Я не сопротивлялся, когда она стягивала меня со стола. Дал оттащить себя от Линкольна. Дал оттащить, потому что, увидев ее такой, какой она была на самом деле, какой была все время, я понял. Она внезапно открыла какой-то ужасный глаз внутри меня и заставила его узреть истину.

И только тут я узнал, или понял, — не важно, как назвать. Я понял, что этой девочке шестнадцать лет и всегда было шестнадцать. Понял, что несколько кратких часов назад мне был дан единственный последний шанс спасти сына, но я потерял его из-за своего безумия и отговорок.

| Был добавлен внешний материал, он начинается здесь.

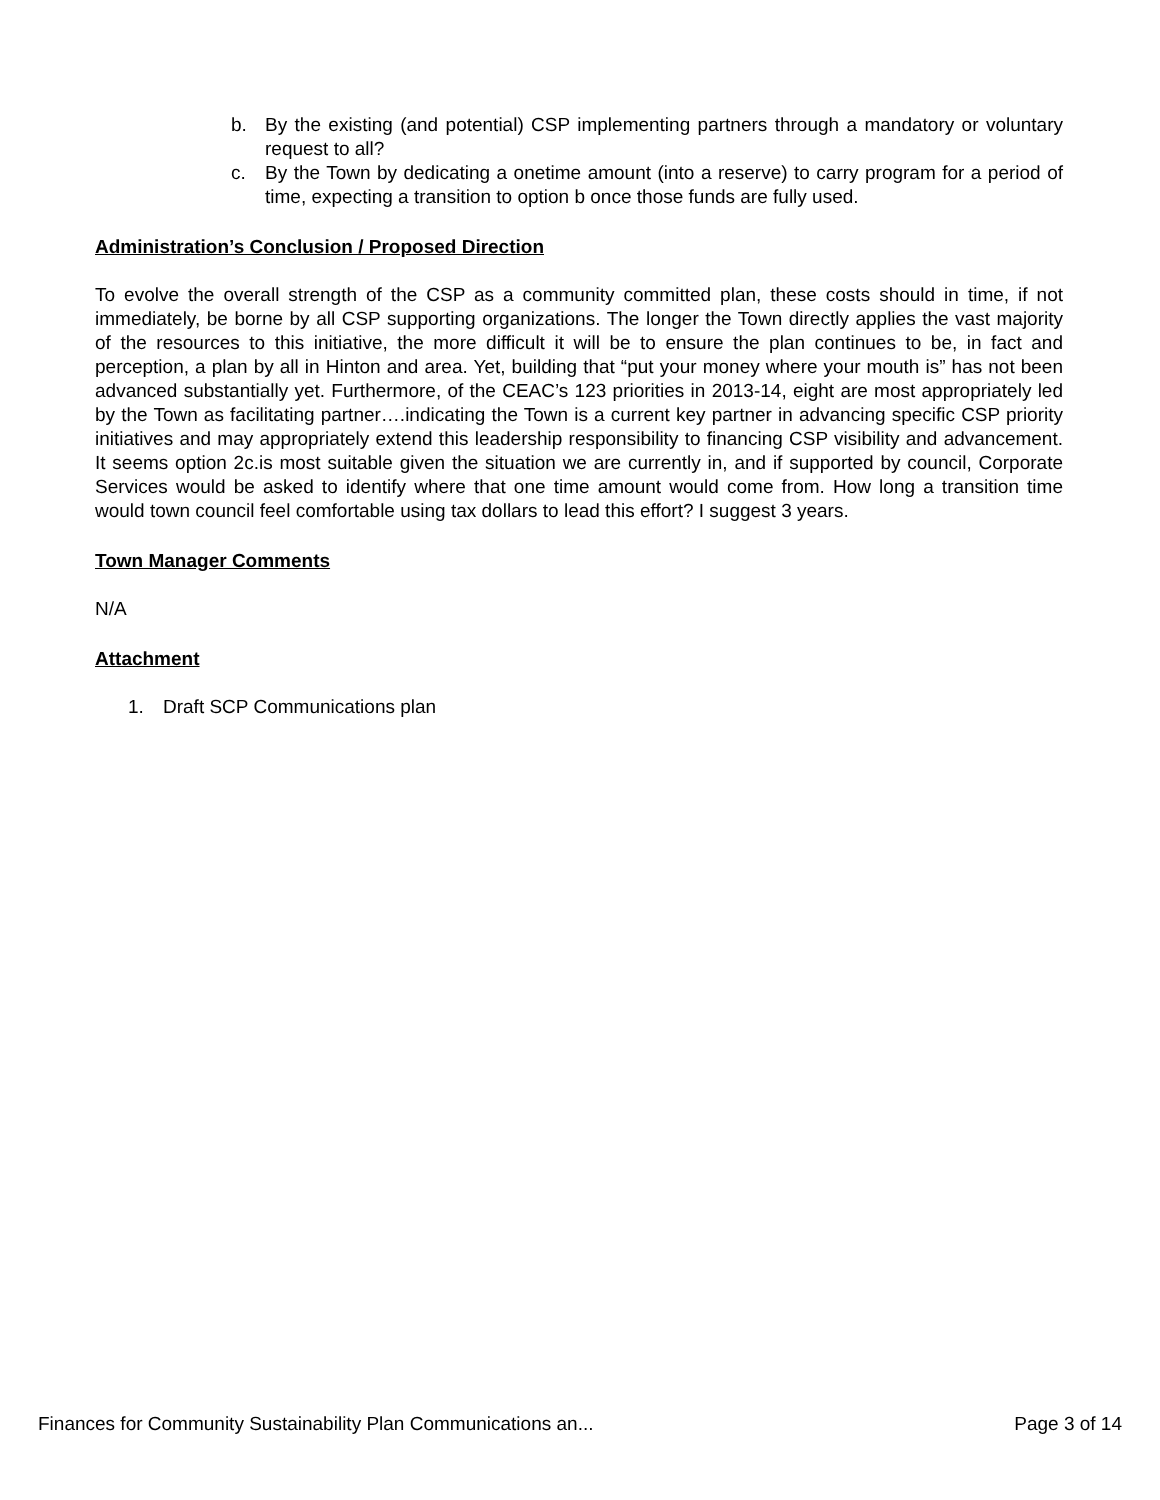b. By the existing (and potential) CSP implementing partners through a mandatory or voluntary request to all?
c. By the Town by dedicating a onetime amount (into a reserve) to carry program for a period of time, expecting a transition to option b once those funds are fully used.
Administration’s Conclusion / Proposed Direction
To evolve the overall strength of the CSP as a community committed plan, these costs should in time, if not immediately, be borne by all CSP supporting organizations. The longer the Town directly applies the vast majority of the resources to this initiative, the more difficult it will be to ensure the plan continues to be, in fact and perception, a plan by all in Hinton and area. Yet, building that “put your money where your mouth is” has not been advanced substantially yet. Furthermore, of the CEAC’s 123 priorities in 2013-14, eight are most appropriately led by the Town as facilitating partner….indicating the Town is a current key partner in advancing specific CSP priority initiatives and may appropriately extend this leadership responsibility to financing CSP visibility and advancement. It seems option 2c.is most suitable given the situation we are currently in, and if supported by council, Corporate Services would be asked to identify where that one time amount would come from. How long a transition time would town council feel comfortable using tax dollars to lead this effort? I suggest 3 years.
Town Manager Comments
N/A
Attachment
1. Draft SCP Communications plan
Finances for Community Sustainability Plan Communications an... Page 3 of 14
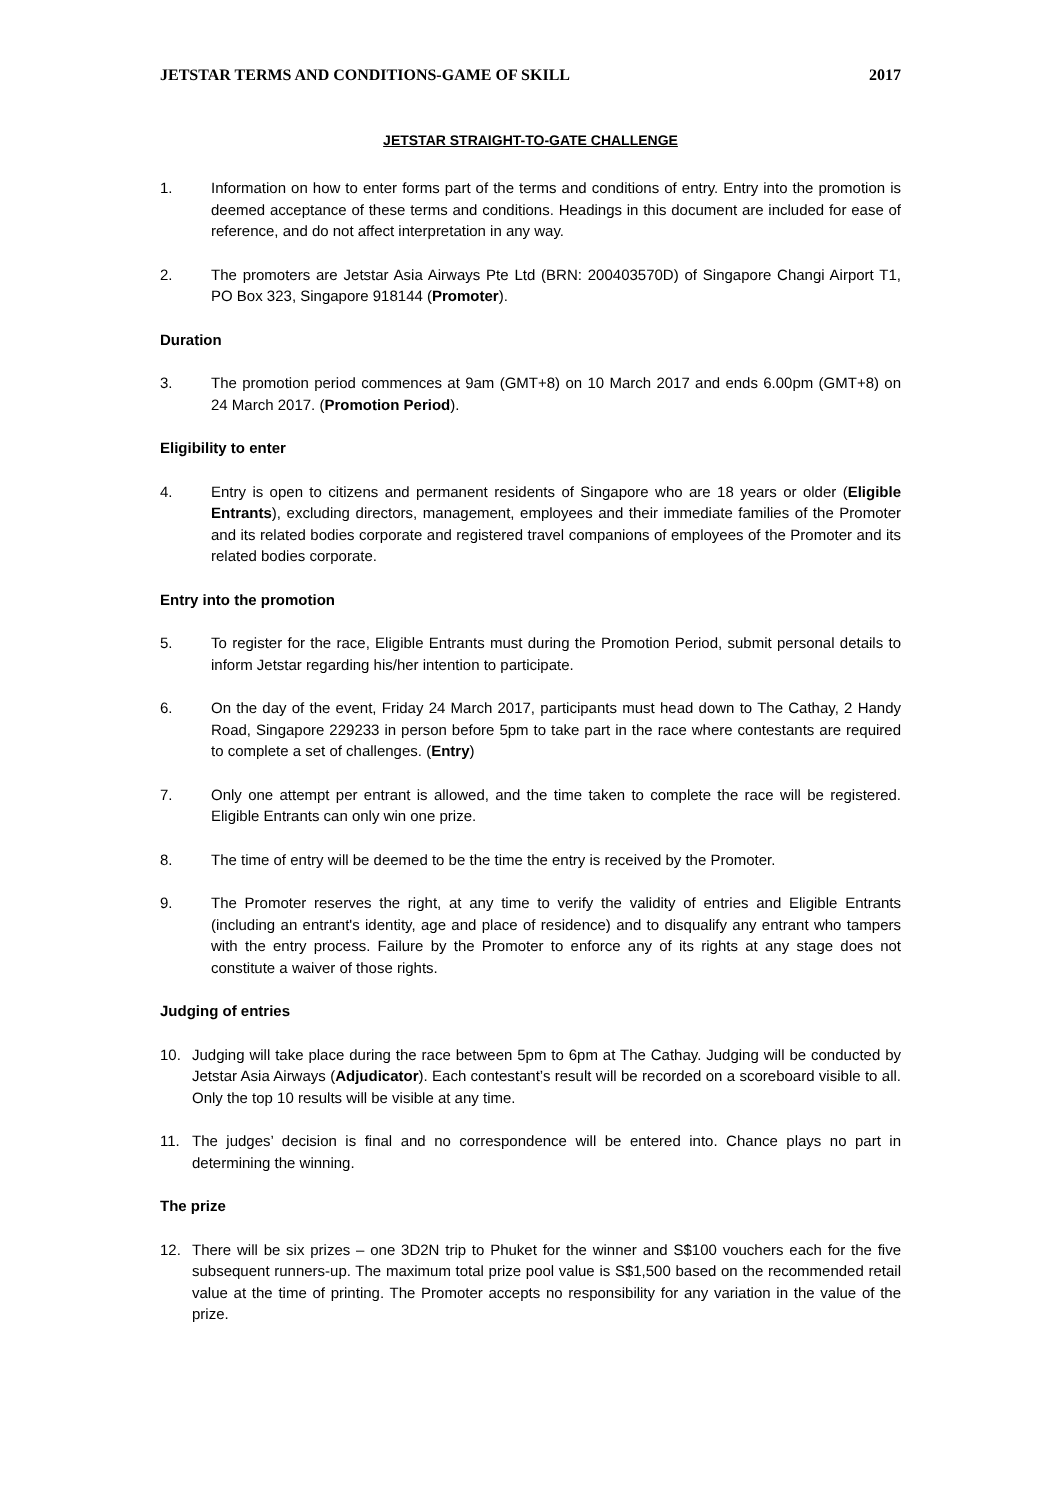JETSTAR TERMS AND CONDITIONS-GAME OF SKILL 2017
JETSTAR STRAIGHT-TO-GATE CHALLENGE
1. Information on how to enter forms part of the terms and conditions of entry. Entry into the promotion is deemed acceptance of these terms and conditions. Headings in this document are included for ease of reference, and do not affect interpretation in any way.
2. The promoters are Jetstar Asia Airways Pte Ltd (BRN: 200403570D) of Singapore Changi Airport T1, PO Box 323, Singapore 918144 (Promoter).
Duration
3. The promotion period commences at 9am (GMT+8) on 10 March 2017 and ends 6.00pm (GMT+8) on 24 March 2017. (Promotion Period).
Eligibility to enter
4. Entry is open to citizens and permanent residents of Singapore who are 18 years or older (Eligible Entrants), excluding directors, management, employees and their immediate families of the Promoter and its related bodies corporate and registered travel companions of employees of the Promoter and its related bodies corporate.
Entry into the promotion
5. To register for the race, Eligible Entrants must during the Promotion Period, submit personal details to inform Jetstar regarding his/her intention to participate.
6. On the day of the event, Friday 24 March 2017, participants must head down to The Cathay, 2 Handy Road, Singapore 229233 in person before 5pm to take part in the race where contestants are required to complete a set of challenges. (Entry)
7. Only one attempt per entrant is allowed, and the time taken to complete the race will be registered. Eligible Entrants can only win one prize.
8. The time of entry will be deemed to be the time the entry is received by the Promoter.
9. The Promoter reserves the right, at any time to verify the validity of entries and Eligible Entrants (including an entrant's identity, age and place of residence) and to disqualify any entrant who tampers with the entry process. Failure by the Promoter to enforce any of its rights at any stage does not constitute a waiver of those rights.
Judging of entries
10. Judging will take place during the race between 5pm to 6pm at The Cathay. Judging will be conducted by Jetstar Asia Airways (Adjudicator). Each contestant’s result will be recorded on a scoreboard visible to all. Only the top 10 results will be visible at any time.
11. The judges’ decision is final and no correspondence will be entered into. Chance plays no part in determining the winning.
The prize
12. There will be six prizes – one 3D2N trip to Phuket for the winner and S$100 vouchers each for the five subsequent runners-up. The maximum total prize pool value is S$1,500 based on the recommended retail value at the time of printing. The Promoter accepts no responsibility for any variation in the value of the prize.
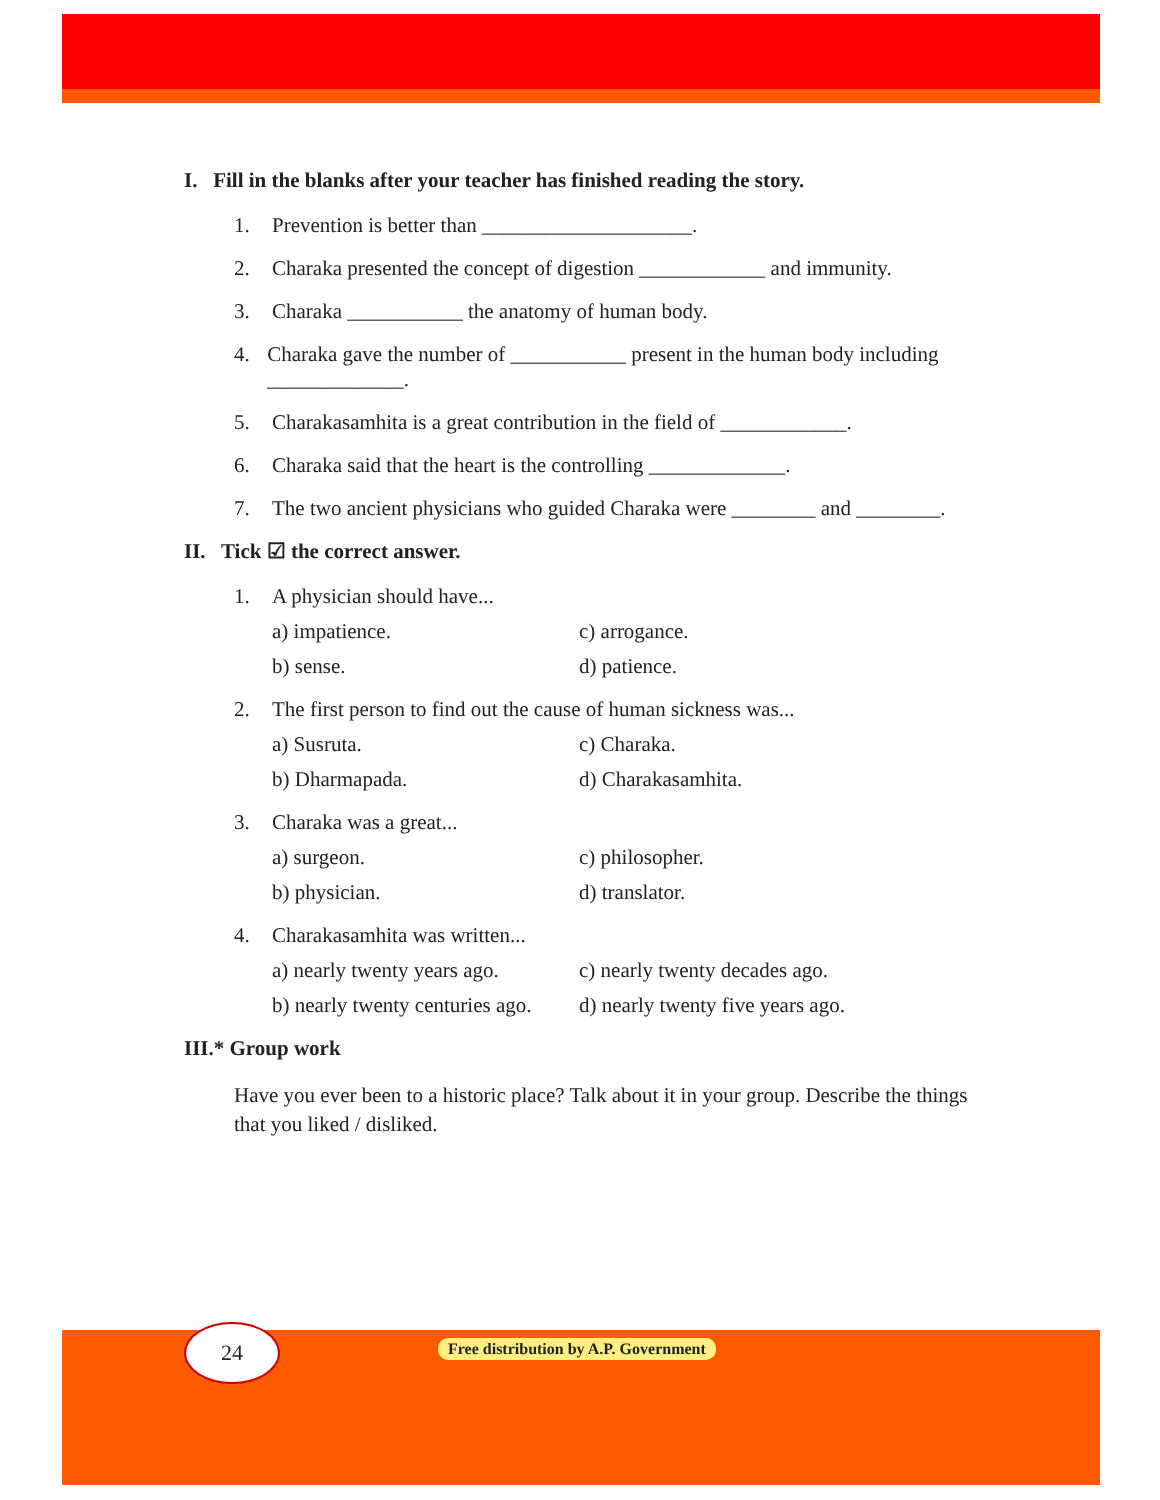I. Fill in the blanks after your teacher has finished reading the story.
1. Prevention is better than ____________________.
2. Charaka presented the concept of digestion ____________ and immunity.
3. Charaka ___________ the anatomy of human body.
4. Charaka gave the number of ___________ present in the human body including _____________.
5. Charakasamhita is a great contribution in the field of ____________.
6. Charaka said that the heart is the controlling _____________.
7. The two ancient physicians who guided Charaka were ________ and ________.
II. Tick ☑ the correct answer.
1. A physician should have...
a) impatience. c) arrogance. b) sense. d) patience.
2. The first person to find out the cause of human sickness was...
a) Susruta. c) Charaka. b) Dharmapada. d) Charakasamhita.
3. Charaka was a great...
a) surgeon. c) philosopher. b) physician. d) translator.
4. Charakasamhita was written...
a) nearly twenty years ago. c) nearly twenty decades ago. b) nearly twenty centuries ago. d) nearly twenty five years ago.
III.* Group work
Have you ever been to a historic place? Talk about it in your group. Describe the things that you liked / disliked.
24
Free distribution by A.P. Government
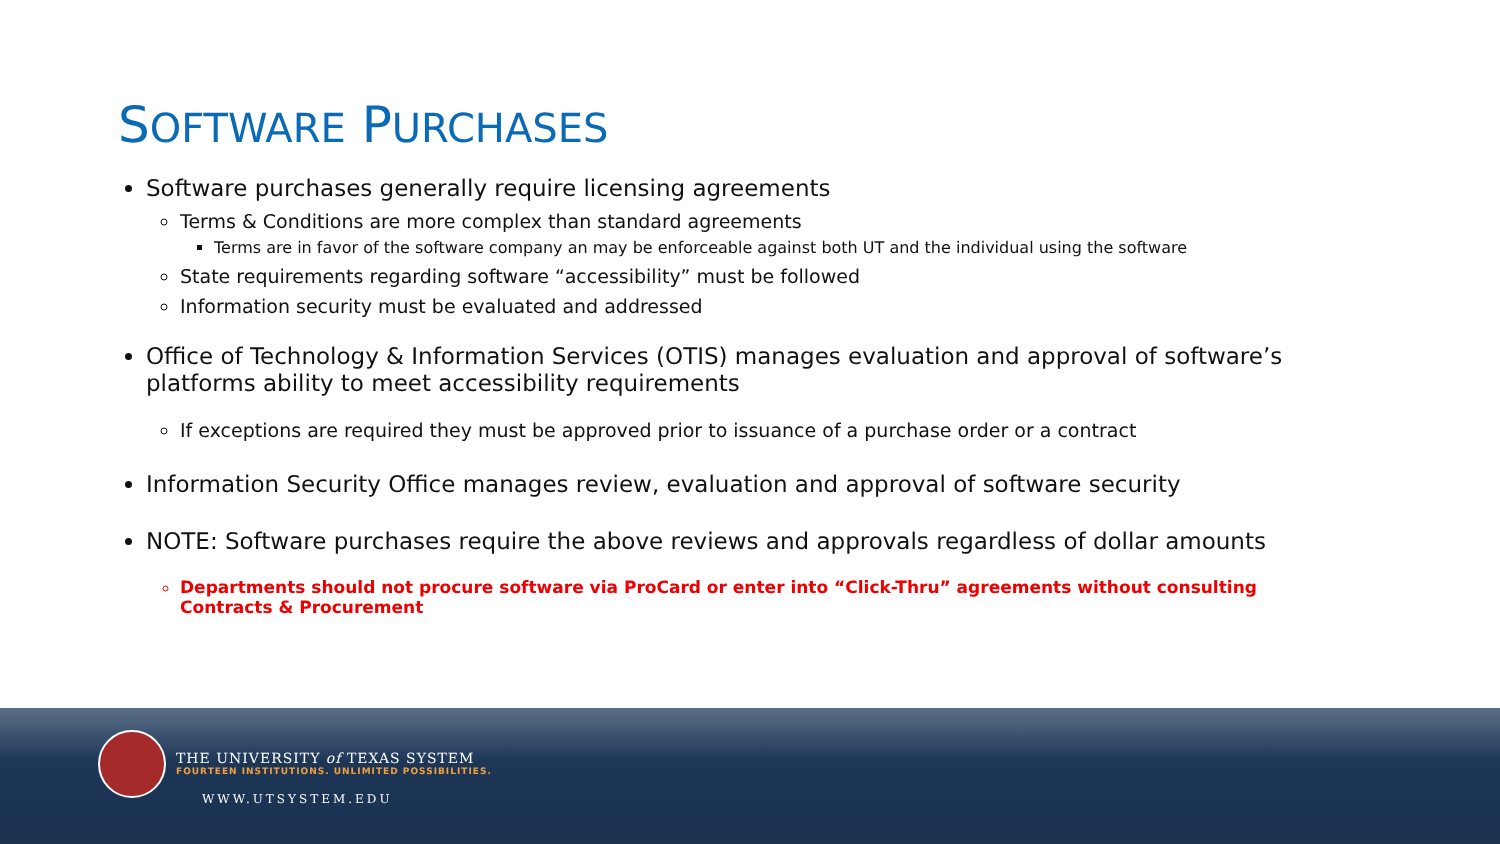SOFTWARE PURCHASES
Software purchases generally require licensing agreements
Terms & Conditions are more complex than standard agreements
Terms are in favor of the software company an may be enforceable against both UT and the individual using the software
State requirements regarding software “accessibility” must be followed
Information security must be evaluated and addressed
Office of Technology & Information Services (OTIS) manages evaluation and approval of software’s platforms ability to meet accessibility requirements
If exceptions are required they must be approved prior to issuance of a purchase order or a contract
Information Security Office manages review, evaluation and approval of software security
NOTE: Software purchases require the above reviews and approvals regardless of dollar amounts
Departments should not procure software via ProCard or enter into “Click-Thru” agreements without consulting Contracts & Procurement
THE UNIVERSITY of TEXAS SYSTEM
FOURTEEN INSTITUTIONS. UNLIMITED POSSIBILITIES.
WWW.UTSYSTEM.EDU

У меня больше ничего не осталось.

Как повезло Линкольну, что он мертв.

И он действительно был мертв.

Примечания

С. 6. Чоран, Эмиль Мишель (1911-1995) — французский философ-экзистенциалист румынского происхождения, «моралист нигилистической эпохи, фанатик сомнения, идолопоклонник скепсиса» (по выражению переводчика Б. Дубина). Не создал ни одного строго научного сочинения, почти все его работы — это циклы эссе, квазиафоризмы. По-русски выходили его сборники «После конца истории» (СПб.: Симпозиум, 2003) и «Признания и проклятия» (СПб.: Симпозиум, 2004).

С. 8. Джеймс Солтер (р. 1926) — нью-йоркский писатель и сценарист, чью творческую манеру характеризуют как «лаконичный импрессионизм»; в 1945 г. окончил Вест-Пойнт, воевал в Корее, оставил службу в 1957 г. после публикации своего первого романа «Охотники», в 1958 г. экранизированного с Робертом Митчумом в главной роли. Особо отмечают его роман «Световые годы» (1975). С тобой я та, кем все меня считают — цитата из рассказа «Кино» (сборник «Сумерки и другие истории», 1988).